Recent work had highlighted the potential importance of circulating protein clusters as biomarkers for important health outcomes (Emilsson et al., 2018), and similarly, we found that the proteins associated with longevity in the current study also clustered. Of the 25 longevity‐associated proteins we identified, 18 were also measured by Emilsson et al. (Emilsson et al., 2018) and 12 were found to be part of clusters in their cohort (AGES). Two of their clusters were enriched in proteins we also found to be associated with longevity. Four of our longevity‐associated proteins (neuropilin, CD166, alpha‐2 microglobulin and 72 kDa type IV collagenase; members of our related clusters 1 and 2, Figure S1) were part of their cluster PM27, a 378‐protein module associated with prevalent heart failure and reduced survival. Three (beta‐2‐microglobulin, complement factor D and cystatin‐C; members of our cluster 3, Figure S1) were part of their cluster PM26, a 390‐protein module that was positively association with prevalent and incident coronary heart disease and heart failure as well as reduced overall survival probability. Clusters such as these may suggest shared biological underpinnings, and our integrative analyses using IPA yielded pathways that appeared to converge on nodes that tied together the longevity‐associated proteins and related proteins and regulators. These analyses may yield targets for additional research evaluation aimed at uncovering causative events related to longevity.
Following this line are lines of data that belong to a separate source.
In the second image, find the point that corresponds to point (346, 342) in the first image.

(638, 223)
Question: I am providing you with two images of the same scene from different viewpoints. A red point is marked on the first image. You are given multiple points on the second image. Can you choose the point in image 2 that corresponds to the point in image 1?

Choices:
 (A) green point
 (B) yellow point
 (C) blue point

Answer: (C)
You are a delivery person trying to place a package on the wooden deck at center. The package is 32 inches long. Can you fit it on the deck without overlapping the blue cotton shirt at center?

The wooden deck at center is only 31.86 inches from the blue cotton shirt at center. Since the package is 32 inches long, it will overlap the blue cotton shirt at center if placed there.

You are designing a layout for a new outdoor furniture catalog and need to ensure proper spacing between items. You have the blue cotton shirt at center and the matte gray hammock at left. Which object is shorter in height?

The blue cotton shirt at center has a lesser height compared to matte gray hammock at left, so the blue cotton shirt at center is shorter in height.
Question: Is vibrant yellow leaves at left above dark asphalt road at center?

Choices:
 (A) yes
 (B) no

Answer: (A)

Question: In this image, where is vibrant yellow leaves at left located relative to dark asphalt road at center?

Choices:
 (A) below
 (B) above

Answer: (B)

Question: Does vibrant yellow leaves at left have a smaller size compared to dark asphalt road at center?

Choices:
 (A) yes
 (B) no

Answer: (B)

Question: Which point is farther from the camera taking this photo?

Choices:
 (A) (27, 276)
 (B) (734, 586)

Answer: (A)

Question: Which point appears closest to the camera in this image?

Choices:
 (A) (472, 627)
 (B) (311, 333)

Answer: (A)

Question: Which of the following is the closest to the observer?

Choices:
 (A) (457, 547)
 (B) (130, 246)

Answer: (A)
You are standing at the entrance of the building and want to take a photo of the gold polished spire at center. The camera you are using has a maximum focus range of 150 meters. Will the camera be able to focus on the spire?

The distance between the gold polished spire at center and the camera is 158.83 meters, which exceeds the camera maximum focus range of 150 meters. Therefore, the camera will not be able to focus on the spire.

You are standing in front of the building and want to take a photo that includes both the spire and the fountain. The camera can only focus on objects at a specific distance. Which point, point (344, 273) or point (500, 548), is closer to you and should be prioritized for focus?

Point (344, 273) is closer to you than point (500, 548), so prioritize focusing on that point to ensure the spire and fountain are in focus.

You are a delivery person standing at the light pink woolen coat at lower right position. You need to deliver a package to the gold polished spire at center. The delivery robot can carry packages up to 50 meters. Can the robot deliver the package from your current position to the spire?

Our analysis has important strengths. It takes advantage of a large, prospective observational study that includes excellent follow‐up and ascertainment of longevity. We analyzed discovery proteomic measures in almost 1200 men, thus representing the largest such experiment available. We utilized very robust statistical methods to link peptides to proteins and to reduce the likelihood of type II error. Several limitations should also be mentioned. The proteomic analysis we performed is limited in terms of sensitivity, but on the other hand, it is relatively comprehensive and we examined a very large number of participants. As our pathway and protein–protein interaction analyses demonstrate, many of the longevity‐associated proteins we report are linked, and although we can implicate major pathways as being associated with longer life, it is more difficult to evaluate the relative importance of each peptide/protein. Since the numbers of minority participants were limited, we could not examine these associations in non‐white men. We did not include women. Observational studies such as ours are limited in their ability to disentangle correlative from the causal factors, and from these analyses, we cannot determine the time of life at which potentially advantageous pathways become associated with longevity. Moreover, we did not include a direct assessment of health, but ultimately it will be important to understand both longevity and disease‐free longevity. Future experimental studies may help to elucidate the relationships among proteins and with outcomes relevant to human health.

In summary, we performed broad based serum proteomic analyses on a large number of older men and describe peptides and proteins that are associated with longevity. Many of the proteins we identified as being reduced in those who were long‐lived are involved in inflammation, and a number were previously found to be linked to early mortality but in the opposite direction. Pathway analyses were highly enriched in regulators of inflammation and immunity, reinforcing the importance of inflammation in the determination of lifespan. These results provide the opportunity to further evaluate these peptides and proteins as biomarkers and highlight the potential importance of the biological pathways they implicate in the origins of long life.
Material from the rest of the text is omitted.